Early Estimation of Tomato Yield by Decision Tree Ensembles

2022 , Mario Lillo-Saavedra , Alberto Espinoza-Salgado , Angel García-Pedrero , Camilo Souto , Eduardo Holzapfel , Consuelo Gonzalo-Martín , Marcelo Somos-Valenzuela , RIVERA SALAZAR, DIEGO ANDRÉS

Crop yield forecasting allows farmers to make decisions in advance to improve farm management and logistics during and after harvest. In this sense, crop yield potential maps are an asset for farmers making decisions about farm management and planning. Although scientific efforts have been made to determine crop yields from in situ information and through remote sensing, most studies are limited to evaluating data from a single date just before harvest. This has a direct negative impact on the quality and predictability of these estimates, especially for logistics.
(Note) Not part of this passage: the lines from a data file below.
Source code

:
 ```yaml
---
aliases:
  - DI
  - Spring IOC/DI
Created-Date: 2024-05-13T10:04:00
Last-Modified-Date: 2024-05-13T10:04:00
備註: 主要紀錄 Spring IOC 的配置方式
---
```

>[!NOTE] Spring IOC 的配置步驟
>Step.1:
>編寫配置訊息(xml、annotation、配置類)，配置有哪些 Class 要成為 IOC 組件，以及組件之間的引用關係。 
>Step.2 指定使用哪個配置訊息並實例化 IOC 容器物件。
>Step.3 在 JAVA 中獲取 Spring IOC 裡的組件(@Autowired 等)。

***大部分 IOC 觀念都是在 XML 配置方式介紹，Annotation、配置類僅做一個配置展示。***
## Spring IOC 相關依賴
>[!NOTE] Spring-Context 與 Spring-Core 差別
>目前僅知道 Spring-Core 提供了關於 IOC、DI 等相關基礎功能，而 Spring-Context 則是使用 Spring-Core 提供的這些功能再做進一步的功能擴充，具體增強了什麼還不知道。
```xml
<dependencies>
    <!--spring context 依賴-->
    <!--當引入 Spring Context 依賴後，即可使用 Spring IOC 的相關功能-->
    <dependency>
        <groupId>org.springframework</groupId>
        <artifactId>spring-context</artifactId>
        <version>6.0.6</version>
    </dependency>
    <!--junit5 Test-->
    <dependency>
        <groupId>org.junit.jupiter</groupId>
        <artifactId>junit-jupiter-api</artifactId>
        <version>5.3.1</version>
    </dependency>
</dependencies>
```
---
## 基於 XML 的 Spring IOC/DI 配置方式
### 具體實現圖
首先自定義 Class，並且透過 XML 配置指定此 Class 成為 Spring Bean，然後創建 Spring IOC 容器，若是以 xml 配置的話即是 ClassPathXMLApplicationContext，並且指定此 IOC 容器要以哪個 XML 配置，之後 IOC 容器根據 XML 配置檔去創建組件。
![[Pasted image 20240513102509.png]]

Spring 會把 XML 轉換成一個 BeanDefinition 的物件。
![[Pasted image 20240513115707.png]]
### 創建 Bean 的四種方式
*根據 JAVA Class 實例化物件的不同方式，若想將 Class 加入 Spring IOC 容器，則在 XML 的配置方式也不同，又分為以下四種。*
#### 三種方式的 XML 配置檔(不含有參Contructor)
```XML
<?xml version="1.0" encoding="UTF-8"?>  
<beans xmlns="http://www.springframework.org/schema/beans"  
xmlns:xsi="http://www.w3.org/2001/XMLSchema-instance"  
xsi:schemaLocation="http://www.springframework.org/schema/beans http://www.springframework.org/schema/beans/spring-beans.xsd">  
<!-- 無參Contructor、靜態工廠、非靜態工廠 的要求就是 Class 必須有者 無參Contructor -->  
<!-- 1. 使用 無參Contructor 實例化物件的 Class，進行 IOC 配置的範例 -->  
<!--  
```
This study proposes a methodology for the early prediction of tomato yield using decision tree ensembles, vegetation spectral indices, and shape factors from images captured by multispectral sensors on board an unmanned aerial vehicle (UAV) during different phenological stages of crop development. With the predictive model developed and based on the collection of training characteristics for 6 weeks before harvest, the tomato yield was estimated for a 0.4 ha plot, obtaining an error rate of 9.28%.